§ ÉNONCÉ A
Recopiez le texte sur Jean-Laurent Cochet, depuis « Jean-Laurent Cochet, grand » jusqu'à « ce nouvel entretien. » inclus.

§ EXTRAIT CHOISI
++++++++++++++++++++

Jean-Laurent Cochet, grand monsieur du théâtre, comédien, metteur en scène et professeur d'art dramatique, a accepté de poursuivre nos entretiens mensuels initiés en 2007.

Ces entretiens, au fil de son actualité théâtrale et de ses cours publics d'interprétation dramatique qui se déroulent régulièrement à la Pépinière Théâtre, explorent, notamment, plus d'un demi siècle de l'histoire du théâtre.

La saison 2008-2009 des Master Classes a démarré sur les chapeaux de roue à un rythme bimensuel qui ravit un public fidèle et sont l'occasion d'évoquer des personnalités tant du théâtre que de la musique et de la danse dont Jean-Laurent Cochet aime saluer le talent et citer en exemple.

Quelques uns d'entre eux ont servi ce fil rouge à ce nouvel entretien.

 

Cet entretien fait suite à deux Master Classes qui se sont déroulées à une semaine d'intervalle, dont une le 1er novembre qui célèbre la fête de tous les saints. Aussi je vous propose de poursuivre l'évocation de personnes qui vous sont chères, à des titres divers, et dont vous évoquez les figures lors des Cours Publics pour dresser, en quelque sorte, une galerie de portraits qui serait aussi un album de famille.

Jean-Laurent Cochet : Volontiers. Et je voudrais vous dire en entrée en matière que, pour moi, j'aime d'autant plus cette fête-là, que les gens confondent souvent avec la fête des morts et l'endeuillent encore davantage, et que la Toussaint est une fête fantastique par laquelle on fête tous les saints, donc tous les gens qu'on a connu, tous ceux que l'on connaît encore. Pour ma part, tous les jours, dans mes prières quotidiennes, j'associe à la journée que je vais vivre tous les gens que j'ai aimés et que j'aime. A vous de me dire ceux que j'évoque davantage dans mes cours.

Jean Giraudoux

Nous avions terminé notre entretien précédent avec Françoise Seigner et je vous propose d'évoquer Jean Giraudoux qui est l'auteur que vous faites travailler actuellement au Cours avec le lamento du jardinier.

++++++++++++++++++++

§ Enregistrements du jeu de données
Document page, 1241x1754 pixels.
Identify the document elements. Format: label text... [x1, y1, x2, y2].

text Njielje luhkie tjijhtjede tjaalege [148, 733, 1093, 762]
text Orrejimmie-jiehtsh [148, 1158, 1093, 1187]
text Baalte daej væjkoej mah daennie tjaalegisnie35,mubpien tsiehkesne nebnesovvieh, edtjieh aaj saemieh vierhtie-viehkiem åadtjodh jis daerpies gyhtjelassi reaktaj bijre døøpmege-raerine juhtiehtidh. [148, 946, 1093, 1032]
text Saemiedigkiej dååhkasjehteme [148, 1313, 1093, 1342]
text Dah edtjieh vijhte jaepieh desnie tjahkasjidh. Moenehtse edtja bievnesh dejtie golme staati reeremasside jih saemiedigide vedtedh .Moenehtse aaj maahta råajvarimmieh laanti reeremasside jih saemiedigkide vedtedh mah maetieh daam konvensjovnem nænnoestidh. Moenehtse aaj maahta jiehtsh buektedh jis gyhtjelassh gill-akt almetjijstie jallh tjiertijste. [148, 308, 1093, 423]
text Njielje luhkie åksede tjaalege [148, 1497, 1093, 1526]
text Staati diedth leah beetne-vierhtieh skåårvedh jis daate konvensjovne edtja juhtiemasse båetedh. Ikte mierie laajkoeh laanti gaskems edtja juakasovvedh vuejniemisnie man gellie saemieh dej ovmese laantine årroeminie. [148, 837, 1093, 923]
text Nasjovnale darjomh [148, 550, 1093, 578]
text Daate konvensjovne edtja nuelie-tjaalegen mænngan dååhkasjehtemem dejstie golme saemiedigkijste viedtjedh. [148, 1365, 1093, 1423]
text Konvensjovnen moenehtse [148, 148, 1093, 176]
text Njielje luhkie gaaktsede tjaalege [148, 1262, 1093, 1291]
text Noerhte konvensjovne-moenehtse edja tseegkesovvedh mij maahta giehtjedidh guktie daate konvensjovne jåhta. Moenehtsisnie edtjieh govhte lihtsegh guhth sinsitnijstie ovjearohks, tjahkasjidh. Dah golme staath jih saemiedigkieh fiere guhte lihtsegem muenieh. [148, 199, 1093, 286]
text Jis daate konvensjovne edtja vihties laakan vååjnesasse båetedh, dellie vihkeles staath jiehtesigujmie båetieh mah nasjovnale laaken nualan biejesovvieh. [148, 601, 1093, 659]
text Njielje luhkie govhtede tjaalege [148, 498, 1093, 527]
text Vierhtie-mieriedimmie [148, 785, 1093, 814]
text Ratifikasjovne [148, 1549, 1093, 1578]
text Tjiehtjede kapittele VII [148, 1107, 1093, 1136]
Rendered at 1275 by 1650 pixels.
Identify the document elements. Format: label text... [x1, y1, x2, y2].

++++++++++++++++++++

§ ÉNONCÉ B
Mettez en liste numérotée les lignes du listing, de la ligne contenant « text Njielje luhkie tjijhtjede » jusqu'à la ligne contenant « text Orrejimmie-jiehtsh [148, 1158, 1093, 1187] » incluse, sans les lignes vides.

§ RÉPONSE A
Jean-Laurent Cochet, grand monsieur du théâtre, comédien, metteur en scène et professeur d'art dramatique, a accepté de poursuivre nos entretiens mensuels initiés en 2007.

Ces entretiens, au fil de son actualité théâtrale et de ses cours publics d'interprétation dramatique qui se déroulent régulièrement à la Pépinière Théâtre, explorent, notamment, plus d'un demi siècle de l'histoire du théâtre.

La saison 2008-2009 des Master Classes a démarré sur les chapeaux de roue à un rythme bimensuel qui ravit un public fidèle et sont l'occasion d'évoquer des personnalités tant du théâtre que de la musique et de la danse dont Jean-Laurent Cochet aime saluer le talent et citer en exemple.

Quelques uns d'entre eux ont servi ce fil rouge à ce nouvel entretien.

§ RÉPONSE B
1. text Njielje luhkie tjijhtjede tjaalege [148, 733, 1093, 762]
2. text Orrejimmie-jiehtsh [148, 1158, 1093, 1187]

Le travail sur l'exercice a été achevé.